Comment by Robert Schultz on Fri, 07 Aug 2009

I don't code Python much, but this looks really interesting :)

Comment by Bill Mill on Fri, 07 Aug 2009

Alright, I'm stumped. How the heck did you get the context manager to find the function defined within?

I've thought it should be simple ever since I saw the spec, and am frustrated that it's not. How hacky is your solution?

Comment by Richard Jones on Fri, 07 Aug 2009

It's just the right amount of hacky :)

Comment by Paul on Sat, 08 Aug 2009

This kind of makes python look a bit like javascript.

except rather than object attributes you are using scope... is that allowed? or will the programming gods smite you?

is on_click a defined function i.e can I do an 'on_mouseover(), on_mousedown(), on_mouseout()?

Comment by bc on Sat, 08 Aug 2009

After thinking about this a bit, I'm unconvinced of it's usefulness. If you translate 'with' -> 'class', you more-or-less have a declarative class definition but without the benefits of python's object/class-model (inheritance, for example).

Comment by Travis on Sun, 09 Aug 2009

This is pretty clean and nice. I've posted a similar short snippet that has it's magic performed by the traits library here.

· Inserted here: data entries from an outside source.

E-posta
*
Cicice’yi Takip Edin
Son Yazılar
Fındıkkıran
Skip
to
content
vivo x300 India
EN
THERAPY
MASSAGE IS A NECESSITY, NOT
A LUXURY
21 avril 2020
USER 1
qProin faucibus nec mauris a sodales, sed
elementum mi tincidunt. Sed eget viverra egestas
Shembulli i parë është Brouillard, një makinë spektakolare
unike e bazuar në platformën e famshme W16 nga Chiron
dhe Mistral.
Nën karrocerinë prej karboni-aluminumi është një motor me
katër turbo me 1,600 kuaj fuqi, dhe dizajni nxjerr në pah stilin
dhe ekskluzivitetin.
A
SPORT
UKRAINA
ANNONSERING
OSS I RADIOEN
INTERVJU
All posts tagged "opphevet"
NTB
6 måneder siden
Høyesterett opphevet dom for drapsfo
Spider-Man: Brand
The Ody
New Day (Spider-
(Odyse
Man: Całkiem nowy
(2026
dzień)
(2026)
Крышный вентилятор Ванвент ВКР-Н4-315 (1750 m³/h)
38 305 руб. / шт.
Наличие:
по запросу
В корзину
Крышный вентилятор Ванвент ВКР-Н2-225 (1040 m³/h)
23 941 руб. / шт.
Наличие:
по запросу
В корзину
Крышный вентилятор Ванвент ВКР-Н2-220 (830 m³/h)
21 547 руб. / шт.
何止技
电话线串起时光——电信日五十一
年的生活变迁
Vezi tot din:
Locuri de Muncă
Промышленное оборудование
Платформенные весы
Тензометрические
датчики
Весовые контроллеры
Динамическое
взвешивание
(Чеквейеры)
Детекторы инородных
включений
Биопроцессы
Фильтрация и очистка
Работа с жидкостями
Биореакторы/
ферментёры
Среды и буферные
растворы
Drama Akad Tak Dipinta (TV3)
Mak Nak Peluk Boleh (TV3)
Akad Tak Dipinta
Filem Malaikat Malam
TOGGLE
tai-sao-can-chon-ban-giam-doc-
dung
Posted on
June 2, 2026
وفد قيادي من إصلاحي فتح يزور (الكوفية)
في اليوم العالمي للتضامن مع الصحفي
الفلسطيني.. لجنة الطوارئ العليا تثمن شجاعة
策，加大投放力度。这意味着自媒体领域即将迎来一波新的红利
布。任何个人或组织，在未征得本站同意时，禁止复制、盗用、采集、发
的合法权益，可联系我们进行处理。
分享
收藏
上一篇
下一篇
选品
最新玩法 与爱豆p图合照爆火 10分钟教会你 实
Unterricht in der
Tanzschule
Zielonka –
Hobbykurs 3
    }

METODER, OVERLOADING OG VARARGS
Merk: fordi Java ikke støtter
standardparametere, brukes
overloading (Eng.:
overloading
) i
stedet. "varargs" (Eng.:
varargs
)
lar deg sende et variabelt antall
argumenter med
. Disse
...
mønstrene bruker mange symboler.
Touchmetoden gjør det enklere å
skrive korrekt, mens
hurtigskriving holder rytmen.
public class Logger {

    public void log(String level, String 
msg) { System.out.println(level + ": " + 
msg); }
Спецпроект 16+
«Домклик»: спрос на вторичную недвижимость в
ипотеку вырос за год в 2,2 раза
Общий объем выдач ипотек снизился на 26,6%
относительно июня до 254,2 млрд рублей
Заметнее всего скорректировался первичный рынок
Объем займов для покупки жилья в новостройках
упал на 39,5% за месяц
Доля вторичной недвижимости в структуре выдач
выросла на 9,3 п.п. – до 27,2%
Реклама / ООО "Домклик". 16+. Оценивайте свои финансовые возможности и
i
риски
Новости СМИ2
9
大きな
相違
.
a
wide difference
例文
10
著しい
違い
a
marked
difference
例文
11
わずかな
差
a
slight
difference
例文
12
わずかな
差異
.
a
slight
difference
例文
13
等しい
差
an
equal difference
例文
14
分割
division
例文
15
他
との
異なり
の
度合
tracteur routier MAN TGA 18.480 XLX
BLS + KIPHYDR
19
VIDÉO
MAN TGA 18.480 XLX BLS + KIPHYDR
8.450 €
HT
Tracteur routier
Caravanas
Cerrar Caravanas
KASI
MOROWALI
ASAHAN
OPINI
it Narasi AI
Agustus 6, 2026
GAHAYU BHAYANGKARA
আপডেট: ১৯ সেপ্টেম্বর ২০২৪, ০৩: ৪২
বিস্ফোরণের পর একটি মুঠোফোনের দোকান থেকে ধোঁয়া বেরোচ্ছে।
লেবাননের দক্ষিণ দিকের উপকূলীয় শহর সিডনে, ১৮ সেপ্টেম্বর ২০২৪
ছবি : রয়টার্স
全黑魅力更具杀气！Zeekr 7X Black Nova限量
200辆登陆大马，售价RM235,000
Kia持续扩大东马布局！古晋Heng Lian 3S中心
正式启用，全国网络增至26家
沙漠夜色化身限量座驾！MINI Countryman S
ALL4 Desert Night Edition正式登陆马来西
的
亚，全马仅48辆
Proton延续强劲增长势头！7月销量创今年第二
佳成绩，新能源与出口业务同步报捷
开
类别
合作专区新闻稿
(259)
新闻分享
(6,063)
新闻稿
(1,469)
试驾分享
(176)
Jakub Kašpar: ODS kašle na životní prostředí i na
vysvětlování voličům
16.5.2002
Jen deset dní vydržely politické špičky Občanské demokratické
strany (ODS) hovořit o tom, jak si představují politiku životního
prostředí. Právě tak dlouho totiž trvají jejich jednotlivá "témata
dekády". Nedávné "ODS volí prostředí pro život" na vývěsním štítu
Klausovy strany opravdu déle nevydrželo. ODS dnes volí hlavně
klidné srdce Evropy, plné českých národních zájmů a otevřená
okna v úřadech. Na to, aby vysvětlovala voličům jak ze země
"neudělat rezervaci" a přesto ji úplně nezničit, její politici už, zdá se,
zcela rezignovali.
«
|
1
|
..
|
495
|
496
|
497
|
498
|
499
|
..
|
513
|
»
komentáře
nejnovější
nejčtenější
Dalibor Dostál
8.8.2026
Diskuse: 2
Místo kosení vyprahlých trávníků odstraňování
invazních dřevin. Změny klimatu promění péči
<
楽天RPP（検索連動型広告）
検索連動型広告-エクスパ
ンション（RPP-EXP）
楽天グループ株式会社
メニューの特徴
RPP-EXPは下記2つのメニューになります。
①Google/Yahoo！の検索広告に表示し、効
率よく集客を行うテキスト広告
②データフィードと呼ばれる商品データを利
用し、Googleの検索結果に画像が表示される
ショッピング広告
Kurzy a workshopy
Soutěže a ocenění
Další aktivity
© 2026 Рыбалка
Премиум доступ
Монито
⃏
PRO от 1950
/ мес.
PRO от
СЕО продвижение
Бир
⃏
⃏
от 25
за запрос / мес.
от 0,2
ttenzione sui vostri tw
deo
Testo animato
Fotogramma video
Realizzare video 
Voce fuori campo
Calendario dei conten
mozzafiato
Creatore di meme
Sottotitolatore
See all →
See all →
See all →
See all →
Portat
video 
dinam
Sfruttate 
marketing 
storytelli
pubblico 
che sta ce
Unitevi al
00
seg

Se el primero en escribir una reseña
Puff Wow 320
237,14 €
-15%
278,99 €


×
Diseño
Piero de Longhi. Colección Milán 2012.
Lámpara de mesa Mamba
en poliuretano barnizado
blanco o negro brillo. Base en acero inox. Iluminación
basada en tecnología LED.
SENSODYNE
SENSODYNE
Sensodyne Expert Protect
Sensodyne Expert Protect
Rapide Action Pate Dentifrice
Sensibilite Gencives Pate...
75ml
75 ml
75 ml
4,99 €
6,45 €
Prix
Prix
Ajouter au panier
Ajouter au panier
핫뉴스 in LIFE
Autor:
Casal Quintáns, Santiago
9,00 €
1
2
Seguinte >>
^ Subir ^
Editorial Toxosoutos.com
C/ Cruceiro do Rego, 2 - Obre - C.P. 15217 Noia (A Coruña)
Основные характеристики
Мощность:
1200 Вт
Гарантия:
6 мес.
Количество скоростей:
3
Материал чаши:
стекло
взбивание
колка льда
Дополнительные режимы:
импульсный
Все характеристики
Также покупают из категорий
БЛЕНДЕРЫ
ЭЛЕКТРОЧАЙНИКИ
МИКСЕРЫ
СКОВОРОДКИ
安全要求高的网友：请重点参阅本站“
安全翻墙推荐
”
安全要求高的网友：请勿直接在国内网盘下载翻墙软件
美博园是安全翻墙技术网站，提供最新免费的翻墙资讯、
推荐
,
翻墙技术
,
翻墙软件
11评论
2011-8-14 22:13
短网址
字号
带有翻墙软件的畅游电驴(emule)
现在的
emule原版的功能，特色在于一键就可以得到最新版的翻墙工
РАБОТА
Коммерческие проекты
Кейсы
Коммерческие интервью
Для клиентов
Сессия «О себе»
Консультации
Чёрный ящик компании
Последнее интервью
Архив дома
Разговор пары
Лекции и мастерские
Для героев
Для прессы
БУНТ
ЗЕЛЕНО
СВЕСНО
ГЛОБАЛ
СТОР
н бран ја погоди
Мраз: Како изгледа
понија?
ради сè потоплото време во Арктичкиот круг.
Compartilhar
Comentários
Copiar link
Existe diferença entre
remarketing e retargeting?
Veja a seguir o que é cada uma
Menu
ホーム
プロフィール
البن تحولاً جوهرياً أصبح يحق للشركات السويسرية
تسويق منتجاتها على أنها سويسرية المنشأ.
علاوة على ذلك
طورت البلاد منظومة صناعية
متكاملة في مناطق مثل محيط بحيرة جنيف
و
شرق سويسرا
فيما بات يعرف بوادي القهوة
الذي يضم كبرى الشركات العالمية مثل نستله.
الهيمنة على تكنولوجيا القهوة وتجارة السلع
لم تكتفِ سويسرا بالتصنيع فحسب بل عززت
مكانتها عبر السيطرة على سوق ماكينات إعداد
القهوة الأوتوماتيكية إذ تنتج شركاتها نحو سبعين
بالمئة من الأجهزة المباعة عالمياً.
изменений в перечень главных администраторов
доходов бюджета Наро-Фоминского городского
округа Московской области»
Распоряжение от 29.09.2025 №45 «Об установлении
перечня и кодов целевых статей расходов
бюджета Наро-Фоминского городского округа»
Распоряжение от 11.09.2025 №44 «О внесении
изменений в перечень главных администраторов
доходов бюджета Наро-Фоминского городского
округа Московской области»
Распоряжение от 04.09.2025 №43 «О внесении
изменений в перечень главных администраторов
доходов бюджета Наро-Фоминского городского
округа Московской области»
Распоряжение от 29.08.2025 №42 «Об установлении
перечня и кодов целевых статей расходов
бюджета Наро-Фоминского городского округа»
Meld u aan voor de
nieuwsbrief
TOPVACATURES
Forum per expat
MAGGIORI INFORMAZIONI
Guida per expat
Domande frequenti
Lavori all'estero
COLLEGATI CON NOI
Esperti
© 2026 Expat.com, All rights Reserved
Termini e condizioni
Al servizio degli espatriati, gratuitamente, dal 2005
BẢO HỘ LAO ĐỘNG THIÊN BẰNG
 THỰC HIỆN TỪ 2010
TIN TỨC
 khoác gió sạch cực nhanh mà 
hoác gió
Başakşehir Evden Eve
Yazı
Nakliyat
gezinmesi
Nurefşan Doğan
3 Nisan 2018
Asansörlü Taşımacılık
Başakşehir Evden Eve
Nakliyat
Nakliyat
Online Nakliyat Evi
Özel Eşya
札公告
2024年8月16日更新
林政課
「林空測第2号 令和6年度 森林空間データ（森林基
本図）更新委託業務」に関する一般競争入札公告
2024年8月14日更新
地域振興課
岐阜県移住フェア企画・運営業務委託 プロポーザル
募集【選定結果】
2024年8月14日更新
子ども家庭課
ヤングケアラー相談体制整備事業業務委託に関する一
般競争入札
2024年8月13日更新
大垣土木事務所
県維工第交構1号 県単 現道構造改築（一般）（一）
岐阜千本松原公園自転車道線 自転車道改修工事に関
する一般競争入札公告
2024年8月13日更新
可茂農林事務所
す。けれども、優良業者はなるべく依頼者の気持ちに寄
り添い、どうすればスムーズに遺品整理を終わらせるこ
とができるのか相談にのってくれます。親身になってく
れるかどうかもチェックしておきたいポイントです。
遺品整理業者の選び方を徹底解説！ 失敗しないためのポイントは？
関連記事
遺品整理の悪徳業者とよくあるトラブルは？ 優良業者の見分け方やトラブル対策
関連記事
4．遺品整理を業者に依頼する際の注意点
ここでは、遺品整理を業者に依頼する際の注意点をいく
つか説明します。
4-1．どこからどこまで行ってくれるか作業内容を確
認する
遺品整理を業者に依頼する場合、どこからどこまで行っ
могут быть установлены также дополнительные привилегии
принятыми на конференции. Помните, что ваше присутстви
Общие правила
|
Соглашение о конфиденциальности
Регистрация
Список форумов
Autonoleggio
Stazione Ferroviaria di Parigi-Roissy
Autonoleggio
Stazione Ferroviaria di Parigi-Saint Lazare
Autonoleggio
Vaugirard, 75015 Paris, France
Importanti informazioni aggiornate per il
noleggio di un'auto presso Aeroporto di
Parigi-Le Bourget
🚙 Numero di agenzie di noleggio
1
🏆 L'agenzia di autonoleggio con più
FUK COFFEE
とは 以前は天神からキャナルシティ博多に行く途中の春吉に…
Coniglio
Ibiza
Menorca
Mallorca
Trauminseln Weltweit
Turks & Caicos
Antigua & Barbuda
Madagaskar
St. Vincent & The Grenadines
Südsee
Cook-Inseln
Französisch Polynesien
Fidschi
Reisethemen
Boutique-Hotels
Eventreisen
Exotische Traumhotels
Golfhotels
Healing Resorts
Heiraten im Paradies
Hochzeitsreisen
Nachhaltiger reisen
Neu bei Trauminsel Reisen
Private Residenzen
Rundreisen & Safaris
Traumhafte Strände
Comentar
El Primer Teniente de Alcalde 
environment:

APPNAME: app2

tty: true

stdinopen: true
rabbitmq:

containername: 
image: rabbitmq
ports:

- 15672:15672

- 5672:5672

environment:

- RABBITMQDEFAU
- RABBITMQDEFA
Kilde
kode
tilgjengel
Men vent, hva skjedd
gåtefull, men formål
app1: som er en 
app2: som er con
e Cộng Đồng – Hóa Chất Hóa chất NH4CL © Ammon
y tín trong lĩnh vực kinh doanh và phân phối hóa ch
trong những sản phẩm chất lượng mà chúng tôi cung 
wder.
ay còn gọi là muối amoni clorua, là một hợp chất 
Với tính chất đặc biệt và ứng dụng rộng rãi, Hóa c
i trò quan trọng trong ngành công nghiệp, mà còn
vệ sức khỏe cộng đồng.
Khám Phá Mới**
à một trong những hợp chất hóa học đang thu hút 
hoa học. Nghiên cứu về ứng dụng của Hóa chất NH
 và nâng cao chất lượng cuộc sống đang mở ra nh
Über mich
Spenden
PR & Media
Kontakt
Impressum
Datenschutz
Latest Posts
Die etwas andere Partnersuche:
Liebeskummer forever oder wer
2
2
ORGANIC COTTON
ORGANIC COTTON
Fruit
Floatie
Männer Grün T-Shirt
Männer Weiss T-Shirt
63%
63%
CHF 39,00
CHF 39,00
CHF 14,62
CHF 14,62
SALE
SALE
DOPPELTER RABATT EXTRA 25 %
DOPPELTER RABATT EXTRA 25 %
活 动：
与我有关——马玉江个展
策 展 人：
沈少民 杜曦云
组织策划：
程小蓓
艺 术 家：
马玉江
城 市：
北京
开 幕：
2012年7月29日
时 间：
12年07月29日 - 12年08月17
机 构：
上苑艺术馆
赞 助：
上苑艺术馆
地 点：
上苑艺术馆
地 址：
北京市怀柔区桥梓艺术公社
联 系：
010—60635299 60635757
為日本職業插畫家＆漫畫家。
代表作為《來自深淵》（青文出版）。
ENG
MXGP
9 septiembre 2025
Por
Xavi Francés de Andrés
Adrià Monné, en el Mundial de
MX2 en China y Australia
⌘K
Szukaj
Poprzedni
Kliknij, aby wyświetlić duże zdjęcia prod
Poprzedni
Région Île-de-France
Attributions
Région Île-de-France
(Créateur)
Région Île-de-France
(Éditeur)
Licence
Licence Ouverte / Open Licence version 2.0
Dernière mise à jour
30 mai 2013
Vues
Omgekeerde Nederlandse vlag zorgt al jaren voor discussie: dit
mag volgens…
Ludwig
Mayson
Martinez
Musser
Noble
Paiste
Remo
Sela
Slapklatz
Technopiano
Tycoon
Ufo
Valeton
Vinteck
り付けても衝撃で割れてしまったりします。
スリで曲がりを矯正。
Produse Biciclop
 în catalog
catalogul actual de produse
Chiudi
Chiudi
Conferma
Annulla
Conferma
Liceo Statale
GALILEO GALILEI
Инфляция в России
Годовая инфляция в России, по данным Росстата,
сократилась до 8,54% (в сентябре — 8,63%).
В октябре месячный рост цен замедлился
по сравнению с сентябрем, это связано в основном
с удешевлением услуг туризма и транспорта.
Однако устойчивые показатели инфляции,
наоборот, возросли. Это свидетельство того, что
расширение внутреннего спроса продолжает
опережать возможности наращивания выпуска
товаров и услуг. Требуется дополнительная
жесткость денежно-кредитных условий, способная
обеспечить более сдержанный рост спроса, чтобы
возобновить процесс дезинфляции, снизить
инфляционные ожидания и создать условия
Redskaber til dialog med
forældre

Comment by ilya n. on Mon, 10 Aug 2009

Istead of:

    with gui.button('click me!'):
        def on_click():
            ...
why not:
    @gui.button('click me!')
    def button():
        ...
Advantages --
  • no deep introspection
  • binds to local variable button
  • call to gui.button()() is similar to gui.label()
  • it's clear there is only one event.

Comment by Richard Jones on Mon, 10 Aug 2009

@ilya, you're reading ahead - the decorator form is already coded :)

As for the event name though ... hmm.